◆ **ABOUT THIS EXERCISE**:
Output the following lines exactly as they appear, from the line containing "w serialu „M" down to the line containing "korzystanie z urządzenia.", both included.
_ _ _
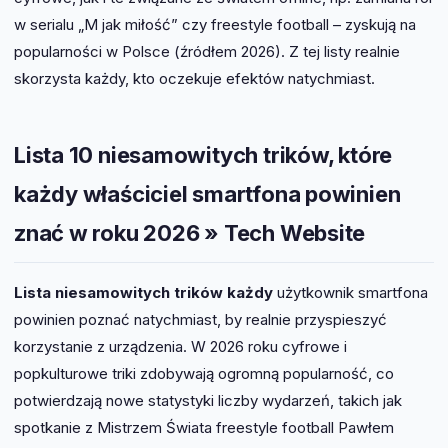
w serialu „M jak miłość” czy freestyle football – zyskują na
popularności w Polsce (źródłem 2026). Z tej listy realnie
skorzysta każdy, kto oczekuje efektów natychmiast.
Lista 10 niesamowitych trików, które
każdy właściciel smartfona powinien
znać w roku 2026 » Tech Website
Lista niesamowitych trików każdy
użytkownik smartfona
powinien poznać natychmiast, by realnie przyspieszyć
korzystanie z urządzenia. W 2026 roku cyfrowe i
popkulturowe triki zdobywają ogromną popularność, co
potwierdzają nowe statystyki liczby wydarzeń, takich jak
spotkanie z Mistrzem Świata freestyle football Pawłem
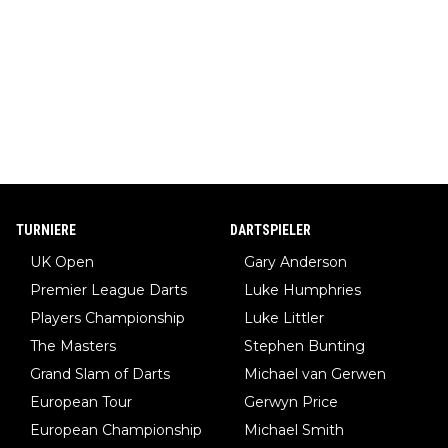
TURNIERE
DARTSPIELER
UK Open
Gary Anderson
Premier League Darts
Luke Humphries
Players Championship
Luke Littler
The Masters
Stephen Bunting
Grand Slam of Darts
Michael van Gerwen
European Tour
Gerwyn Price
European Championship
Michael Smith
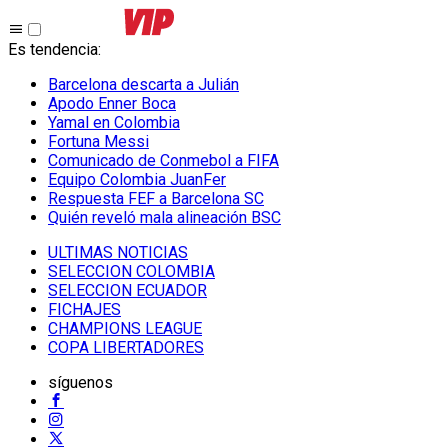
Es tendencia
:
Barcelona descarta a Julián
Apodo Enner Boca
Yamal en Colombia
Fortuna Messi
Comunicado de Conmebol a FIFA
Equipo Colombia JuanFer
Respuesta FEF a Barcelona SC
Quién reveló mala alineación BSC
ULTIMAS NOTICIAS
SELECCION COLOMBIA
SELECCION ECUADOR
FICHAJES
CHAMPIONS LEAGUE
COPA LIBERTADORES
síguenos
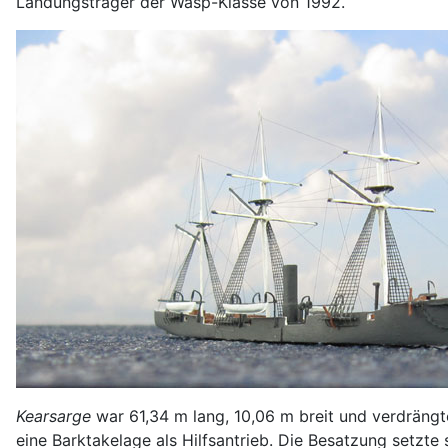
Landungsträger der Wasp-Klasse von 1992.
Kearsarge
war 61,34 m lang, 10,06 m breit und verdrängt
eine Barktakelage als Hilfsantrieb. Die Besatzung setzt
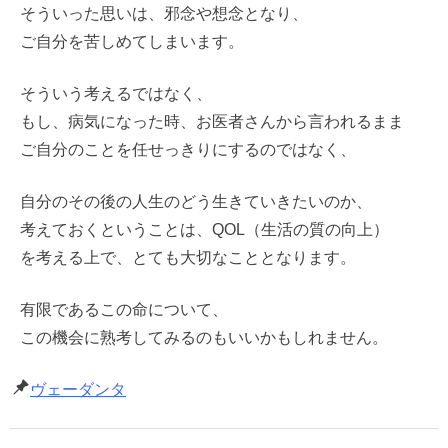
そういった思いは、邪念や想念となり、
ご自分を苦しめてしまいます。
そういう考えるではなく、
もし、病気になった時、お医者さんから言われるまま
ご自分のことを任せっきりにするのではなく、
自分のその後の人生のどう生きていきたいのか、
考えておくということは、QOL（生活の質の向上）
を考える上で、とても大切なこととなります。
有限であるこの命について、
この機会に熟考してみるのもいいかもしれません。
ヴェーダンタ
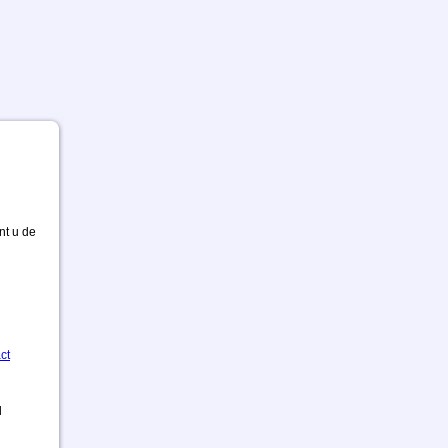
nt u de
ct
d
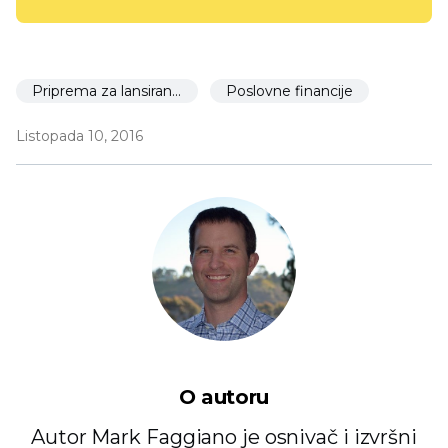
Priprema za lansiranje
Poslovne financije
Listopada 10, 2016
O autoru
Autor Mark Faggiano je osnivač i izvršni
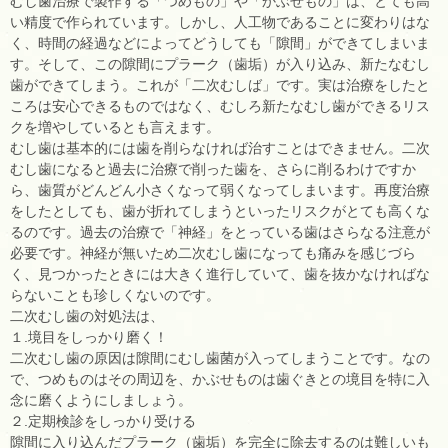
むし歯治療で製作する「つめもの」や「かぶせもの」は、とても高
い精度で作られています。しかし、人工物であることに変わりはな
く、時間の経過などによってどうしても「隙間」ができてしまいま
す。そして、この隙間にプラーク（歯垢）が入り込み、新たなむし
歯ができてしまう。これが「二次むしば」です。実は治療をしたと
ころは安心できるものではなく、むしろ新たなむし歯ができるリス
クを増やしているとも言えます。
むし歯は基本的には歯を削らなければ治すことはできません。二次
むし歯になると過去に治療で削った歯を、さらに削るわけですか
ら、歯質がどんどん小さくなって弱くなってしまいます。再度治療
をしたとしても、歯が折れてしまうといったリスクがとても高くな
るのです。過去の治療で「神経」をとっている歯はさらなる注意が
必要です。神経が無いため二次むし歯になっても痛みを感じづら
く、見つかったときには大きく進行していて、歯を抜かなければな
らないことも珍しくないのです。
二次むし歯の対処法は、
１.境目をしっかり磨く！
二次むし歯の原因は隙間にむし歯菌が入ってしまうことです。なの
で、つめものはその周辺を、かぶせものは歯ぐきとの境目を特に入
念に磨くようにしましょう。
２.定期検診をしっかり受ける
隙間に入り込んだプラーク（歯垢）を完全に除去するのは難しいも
_ _ _
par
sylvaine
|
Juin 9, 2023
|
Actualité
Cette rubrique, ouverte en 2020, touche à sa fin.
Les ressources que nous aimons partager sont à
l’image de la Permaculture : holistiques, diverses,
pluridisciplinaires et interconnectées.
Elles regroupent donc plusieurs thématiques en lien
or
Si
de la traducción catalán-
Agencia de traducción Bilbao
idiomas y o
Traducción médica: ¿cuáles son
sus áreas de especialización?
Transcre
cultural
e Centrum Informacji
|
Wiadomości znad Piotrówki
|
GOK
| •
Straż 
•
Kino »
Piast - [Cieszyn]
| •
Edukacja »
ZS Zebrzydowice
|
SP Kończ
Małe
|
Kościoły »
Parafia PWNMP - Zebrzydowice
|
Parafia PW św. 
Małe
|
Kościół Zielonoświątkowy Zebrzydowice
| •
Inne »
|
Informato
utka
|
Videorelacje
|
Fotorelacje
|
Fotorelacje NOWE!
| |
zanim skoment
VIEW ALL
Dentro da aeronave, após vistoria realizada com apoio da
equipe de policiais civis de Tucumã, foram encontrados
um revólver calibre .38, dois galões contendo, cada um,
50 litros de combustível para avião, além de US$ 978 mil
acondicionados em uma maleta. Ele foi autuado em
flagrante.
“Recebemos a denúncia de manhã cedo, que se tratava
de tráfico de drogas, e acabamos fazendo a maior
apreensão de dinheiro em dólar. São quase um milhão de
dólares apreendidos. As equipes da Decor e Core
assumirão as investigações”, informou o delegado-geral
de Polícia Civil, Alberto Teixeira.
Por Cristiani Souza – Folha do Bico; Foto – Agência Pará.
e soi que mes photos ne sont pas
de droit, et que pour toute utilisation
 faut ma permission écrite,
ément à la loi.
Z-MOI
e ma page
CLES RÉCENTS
_ _ _
◆ **WRITTEN ANSWER**:
w serialu „M jak miłość” czy freestyle football – zyskują na
popularności w Polsce (źródłem 2026). Z tej listy realnie
skorzysta każdy, kto oczekuje efektów natychmiast.
Lista 10 niesamowitych trików, które
każdy właściciel smartfona powinien
znać w roku 2026 » Tech Website
Lista niesamowitych trików każdy
użytkownik smartfona
powinien poznać natychmiast, by realnie przyspieszyć
korzystanie z urządzenia. W 2026 roku cyfrowe i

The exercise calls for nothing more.